The new oil, designated PC-11 (Proposed Category 11) by the Diesel Engine Oil Advisory Panel, is being marketed in two subcategories. One is for new 2017 emissions-compliant engines, the other for all previous engines.
“Testing has already confirmed that the new oils will deliver fuel economy boosts from 2 to 4 percent, depending on the engine and application,” says Dan Arcy, global OEM technical manager for Shell Lubricants and chairman of the American Petroleum Institute committee developing the PC-11 category.
The biggest single performance improvement the new oils offer involves oxidation control, says Shawn Whitacre, senior staff engineer of engine oil technology for Chevron Lubricants. Oxidation control helps the oil withstand high temperatures without breaking down, which can create longer change intervals.
The last round of emissions regulations, in 2010, focused on nitrogen oxides (NOx) and particulate matter.

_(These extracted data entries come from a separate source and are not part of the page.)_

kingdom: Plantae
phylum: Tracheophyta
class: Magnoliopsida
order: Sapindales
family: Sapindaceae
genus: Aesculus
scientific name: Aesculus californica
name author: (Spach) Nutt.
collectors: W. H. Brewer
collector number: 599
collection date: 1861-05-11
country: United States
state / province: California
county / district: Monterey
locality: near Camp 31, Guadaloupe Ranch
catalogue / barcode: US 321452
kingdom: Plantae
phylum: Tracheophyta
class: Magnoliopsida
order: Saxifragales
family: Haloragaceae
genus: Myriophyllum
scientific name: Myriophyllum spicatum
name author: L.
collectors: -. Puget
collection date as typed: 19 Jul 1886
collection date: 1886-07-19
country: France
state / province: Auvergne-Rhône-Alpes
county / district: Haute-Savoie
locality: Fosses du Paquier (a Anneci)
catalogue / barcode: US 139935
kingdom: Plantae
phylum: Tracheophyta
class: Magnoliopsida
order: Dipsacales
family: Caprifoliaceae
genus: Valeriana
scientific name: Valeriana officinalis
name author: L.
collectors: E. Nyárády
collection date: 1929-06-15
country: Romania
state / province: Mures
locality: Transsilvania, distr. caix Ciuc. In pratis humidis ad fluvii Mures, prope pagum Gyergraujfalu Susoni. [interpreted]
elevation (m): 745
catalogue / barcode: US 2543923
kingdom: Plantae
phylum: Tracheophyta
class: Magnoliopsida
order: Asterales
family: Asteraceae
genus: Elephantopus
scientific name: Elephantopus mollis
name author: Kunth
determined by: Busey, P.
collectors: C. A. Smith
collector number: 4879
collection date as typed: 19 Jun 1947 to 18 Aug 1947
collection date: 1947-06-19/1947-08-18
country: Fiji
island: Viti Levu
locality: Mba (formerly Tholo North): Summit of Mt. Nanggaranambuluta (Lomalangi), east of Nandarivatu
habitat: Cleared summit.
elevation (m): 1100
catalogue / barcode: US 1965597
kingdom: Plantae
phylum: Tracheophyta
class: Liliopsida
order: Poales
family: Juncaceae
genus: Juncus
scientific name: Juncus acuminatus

The new, more stringent standards target carbon dioxide and other greenhouse gas emissions.
“Add a whole host of engine design changes…, and the need for a more modern engine oil becomes obvious,” Whitacre says.
The two main components that impact change intervals for heavy-duty engine oil are the total base number depletion and the oxidation number. “There used to be a third consideration – soot levels in the engine,” he says. “That is becoming less important as diesel exhaust emissions systems have improved.”
Pre-2010 engines required frequent drains because they produced more soot due to increased exhaust gas recirculation. But, soot control has been addressed by improvements in CJ-4 oils and the advent of cleaner ultra-low-sulfur diesel fuel.
New 2017 engines run 5 to 15 degrees hotter than today’s engines. “We have to make sure that when the new oil gets hot, it doesn’t break down,” Whitacre says.
Oil makers have taken that into consideration, as well as the need for compatibility with existing engine systems, says Jonathan Sheumaker, technical adviser for liquid filtration research and technology at Cummins Filtration.
“There should be no impact on the filter, although a lower-viscosity oil should provide less restriction as it flows through the filter, which can help improve engine efficiency and fuel economy,” Sheumaker says.
The new oil designated for pre-2017 engines is PC-11A, classified as CK-4. It replaces SAE 40-weight oils. CK-4 products “will be completely backwards-compatible with all current vehicles,” Arcy says. “They will be designed with improved oxidation resistance, shear stability, and aeration control.”
PC-11B, which will replace some SAE 30-weight oils, is designated as FA-4, which also meets those new requirements, while adding lower-viscosity grades that are not suitable for older engines.
Whitacre says the split category designation primarily reflects 30-weight oils, since 40-weight oils have viscosity that is much higher than the FA-4 category will allow. However, he notes the possibility for confusion about 30-weight oils in the PC-11 framework.
Both 10w-30 and 5w-30 PC-11 formulations could be marketed as CK-4 or FA-4, depending on their high-temperature high-shear viscosity, Whitacre says. API is trying to figure out exactly how the industry will communicate all of this information to drivers, technicians and fleets.
Some users, such as a firm operating older equipment and mixed engine types, “will only see a small impact from PC-11,” says Paul Cigala, commercial vehicles applications engineer for ExxonMobil Fuels & Lubricants. Those fleets may only need to transition from CJ-4 to the newer CK-4 formulation.
“In comparison, a fleet with a mix of older and newer equipment may choose to stock both CK-4 and FA-4 formulations,” Cigala says. “CK-4 oils will be suitable for use in both older and newer equipment, but if the fleet is looking to enhance the fuel economy of its newer engines, it will likely decide to use the new FA-4 formulation.”